Belgique

A la suite du meurtre d'un policier en exercice dans la nuit de samedi à dimanche à Spa, abattu par un passager d'une voiture qu'il souhaitait contrôler, le SNPS a réagi dimanche et lundi avec émotion, constatant aussi que "quelque chose doit changer" dans l'approche des violences envers les policiers.

Le Syndicat national du personnel de police et de sécurité débutait dimanche une brève communication sur son site internet par ce triste constat: "Jamais jusqu'ici notre société n'a dû faire face à autant de violence a l'encontre des policiers". Plus loin, on pouvait lire: "Solidaires, nous le serons pour faire comprendre à nos faiseurs de lois que cette problématique doit être LA priorité face à ces trop nombreuses agressions et que les femmes et les hommes qui exercent le métier de policier méritent bien plus que du respect".

"Quelque chose doit changer", développe lundi Carlo Medo, président du syndicat. "Il faut qu'il soit établi que l'on ne peut pas toucher à un policier, et cette loi doit être appliquée", résume-t-il, rejoignant dans cet appel d'autres voix syndicales, comme celles du SLFP Police qui demande des sanctions plus sévères pour les auteurs de violences. "De la part du politique, il y a souvent des promesses, de davantage sanctionner les auteurs pour mieux protéger les policiers, mais dans la pratique nous n'en voyons pas grand-chose", renchérit Carlo Meldo.

Du côté du SNPS, on souligne que les évènements de Spa sont un drame, mais que des violences plus "banales" sont vécues par les agents de manière quotidienne. "Toute l'année on est un peu brimé, puis quand il se passe un évènement tragique on pense à nous", confirme Frédéric Fortunato, délégué permanent SNPS Bruxelles. "Il y a beaucoup de policiers blessés, beaucoup de policiers psychologiquement atteints et usés, le tout avec une politique de restriction permanente.

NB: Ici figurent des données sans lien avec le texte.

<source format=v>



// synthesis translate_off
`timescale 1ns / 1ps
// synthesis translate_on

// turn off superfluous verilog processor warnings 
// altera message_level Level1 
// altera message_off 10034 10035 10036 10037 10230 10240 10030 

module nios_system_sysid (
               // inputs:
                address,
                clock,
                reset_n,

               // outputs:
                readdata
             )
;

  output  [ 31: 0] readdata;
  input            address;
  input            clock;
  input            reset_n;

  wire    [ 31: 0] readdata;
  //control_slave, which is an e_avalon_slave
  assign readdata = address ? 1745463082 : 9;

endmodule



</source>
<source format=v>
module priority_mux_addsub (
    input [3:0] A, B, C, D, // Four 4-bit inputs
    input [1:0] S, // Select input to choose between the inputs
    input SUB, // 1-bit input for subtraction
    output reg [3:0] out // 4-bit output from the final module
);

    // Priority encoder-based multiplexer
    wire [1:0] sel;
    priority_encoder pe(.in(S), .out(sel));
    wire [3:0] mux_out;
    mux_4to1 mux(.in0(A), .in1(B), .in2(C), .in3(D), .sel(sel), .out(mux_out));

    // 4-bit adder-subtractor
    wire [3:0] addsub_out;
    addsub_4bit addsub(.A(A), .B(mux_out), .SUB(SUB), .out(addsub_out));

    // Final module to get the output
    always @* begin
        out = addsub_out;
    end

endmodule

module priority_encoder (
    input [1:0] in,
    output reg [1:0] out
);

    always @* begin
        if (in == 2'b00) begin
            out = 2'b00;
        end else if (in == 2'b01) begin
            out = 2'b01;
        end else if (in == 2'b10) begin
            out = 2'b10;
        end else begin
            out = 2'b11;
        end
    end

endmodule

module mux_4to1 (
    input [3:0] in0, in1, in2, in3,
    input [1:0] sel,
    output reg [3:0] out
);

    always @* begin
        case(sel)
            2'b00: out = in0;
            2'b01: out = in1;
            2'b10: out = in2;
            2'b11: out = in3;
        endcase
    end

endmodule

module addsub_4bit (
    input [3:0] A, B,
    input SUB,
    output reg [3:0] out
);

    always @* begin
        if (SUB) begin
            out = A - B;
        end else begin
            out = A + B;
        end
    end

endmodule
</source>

Cela pose problème", constate-t-il. Les policiers "ont énormément de problèmes à faire leur travail: c'est un métier de plus en plus dangereux alors qu'ils ont de moins en moins de moyens".

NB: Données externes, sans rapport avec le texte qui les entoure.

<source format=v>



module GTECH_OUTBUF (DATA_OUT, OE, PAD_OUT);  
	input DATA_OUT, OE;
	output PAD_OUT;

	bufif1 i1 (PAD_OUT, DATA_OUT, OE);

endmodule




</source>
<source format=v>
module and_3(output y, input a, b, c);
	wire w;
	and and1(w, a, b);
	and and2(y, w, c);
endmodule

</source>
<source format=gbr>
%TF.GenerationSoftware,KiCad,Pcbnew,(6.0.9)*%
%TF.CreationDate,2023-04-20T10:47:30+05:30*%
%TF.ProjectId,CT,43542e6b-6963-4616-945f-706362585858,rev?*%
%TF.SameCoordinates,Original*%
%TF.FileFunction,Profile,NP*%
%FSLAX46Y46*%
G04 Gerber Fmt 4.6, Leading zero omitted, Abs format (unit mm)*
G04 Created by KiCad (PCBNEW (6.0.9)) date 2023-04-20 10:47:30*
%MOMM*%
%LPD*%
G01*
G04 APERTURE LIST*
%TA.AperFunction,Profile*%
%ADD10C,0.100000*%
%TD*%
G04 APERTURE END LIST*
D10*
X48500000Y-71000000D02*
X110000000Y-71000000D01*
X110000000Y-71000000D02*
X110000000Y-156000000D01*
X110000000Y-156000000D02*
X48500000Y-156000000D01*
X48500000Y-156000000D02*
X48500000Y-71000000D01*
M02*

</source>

Les évènements du week-end "mettent en évidence quelque chose, mais l'évènement est bien trop tragique" que pour en faire une "récupération" sous forme d'appel au politique, estime dans un premier temps Frédéric Fortunato. "On se concentre sur comment aider les familles, les collègues... Puis nous appellerons le gouvernement à venir autour de la table, avec plus de respect pour les policiers et une manière tout à fait différente de voir la négociation".